DATA SECTION: Begin
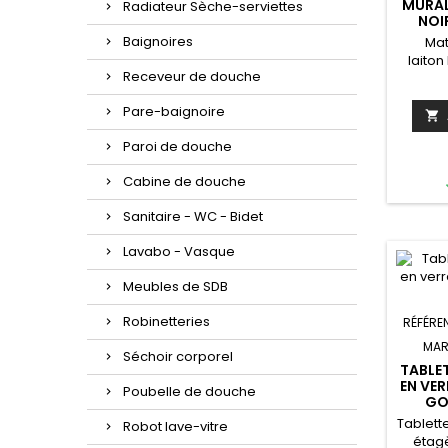
MURAL
Radiateur Sèche-serviettes
NOI
Baignoires
Mat
laiton
Receveur de douche
noi
l
Pare-baignoire
securi

x5,
Paroi de douche
cm 
Cabine de douche
cm Poids
fixat
Sanitaire - WC - Bidet
fixati
Lavabo - Vasque
Meubles de SDB
Robinetteries
RÉFÉRE
MAR
Séchoir corporel
TABLE
EN VER
Poubelle de douche
GO
Tablett
Robot lave-vitre
étag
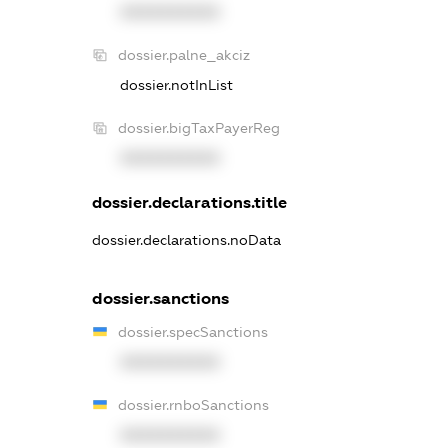
XXXXXXXXXX
dossier.palne_akciz
dossier.notInList
dossier.bigTaxPayerReg
XXXXXXXXXX
dossier.declarations.title
dossier.declarations.noData
dossier.sanctions
dossier.specSanctions
XXXXXXXXXX
dossier.rnboSanctions
XXXXXXXXXX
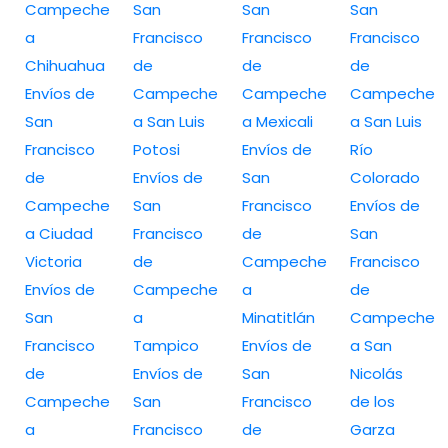
Campeche
San
San
San
a
Francisco
Francisco
Francisco
Chihuahua
de
de
de
Envíos de
Campeche
Campeche
Campeche
San
a San Luis
a Mexicali
a San Luis
Francisco
Potosi
Envíos de
Río
de
Envíos de
San
Colorado
Campeche
San
Francisco
Envíos de
a Ciudad
Francisco
de
San
Victoria
de
Campeche
Francisco
Envíos de
Campeche
a
de
San
a
Minatitlán
Campeche
Francisco
Tampico
Envíos de
a San
de
Envíos de
San
Nicolás
Campeche
San
Francisco
de los
a
Francisco
de
Garza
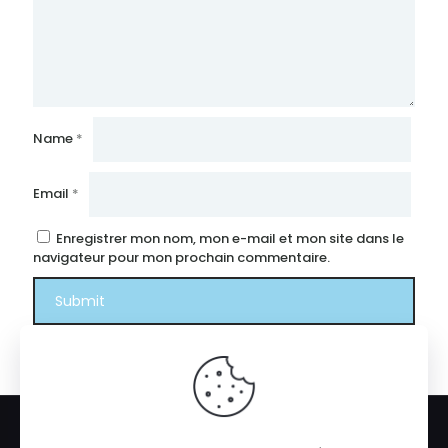
Name
*
Email
*
Enregistrer mon nom, mon e-mail et mon site dans le
navigateur pour mon prochain commentaire.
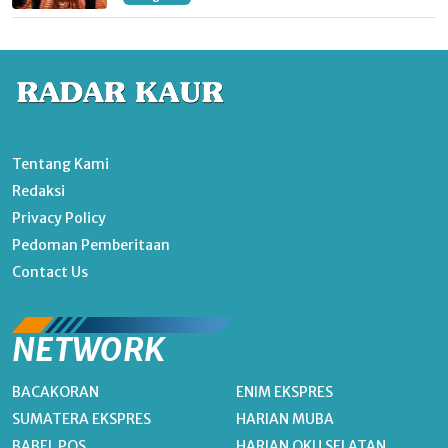
Tentang Kami
Redaksi
Privacy Policy
Pedoman Pemberitaan
Contact Us
NETWORK
BACAKORAN
ENIM EKSPRES
SUMATERA EKSPRES
HARIAN MUBA
BABEL POS
HARIAN OKU SELATAN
DATA SECTION: End
= EXERCISE GOAL =
Print the material exactly as given, but not the pictures.

= TASK RESULT =
MURAL
Radiateur Sèche-serviettes
NOI
Baignoires
Mat
laiton
Receveur de douche
noi
l
Pare-baignoire
securi

x5,
Paroi de douche
cm 
Cabine de douche
cm Poids
fixat
Sanitaire - WC - Bidet
fixati
Lavabo - Vasque
Meubles de SDB
Robinetteries
RÉFÉRE
MAR
Séchoir corporel
TABLE
EN VER
Poubelle de douche
GO
Tablett
Robot lave-vitre
étag
XXXXXXXXXX
dossier.palne_akciz
dossier.notInList
dossier.bigTaxPayerReg
XXXXXXXXXX
dossier.declarations.title
dossier.declarations.noData
dossier.sanctions
dossier.specSanctions
XXXXXXXXXX
dossier.rnboSanctions
XXXXXXXXXX
Campeche
San
San
San
a
Francisco
Francisco
Francisco
Chihuahua
de
de
de
Envíos de
Campeche
Campeche
Campeche
San
a San Luis
a Mexicali
a San Luis
Francisco
Potosi
Envíos de
Río
de
Envíos de
San
Colorado
Campeche
San
Francisco
Envíos de
a Ciudad
Francisco
de
San
Victoria
de
Campeche
Francisco
Envíos de
Campeche
a
de
San
a
Minatitlán
Campeche
Francisco
Tampico
Envíos de
a San
de
Envíos de
San
Nicolás
Campeche
San
Francisco
de los
a
Francisco
de
Garza
Name
*
Email
*
Enregistrer mon nom, mon e-mail et mon site dans le
navigateur pour mon prochain commentaire.
Tentang Kami
Redaksi
Privacy Policy
Pedoman Pemberitaan
Contact Us
NETWORK
BACAKORAN
ENIM EKSPRES
SUMATERA EKSPRES
HARIAN MUBA
BABEL POS
HARIAN OKU SELATAN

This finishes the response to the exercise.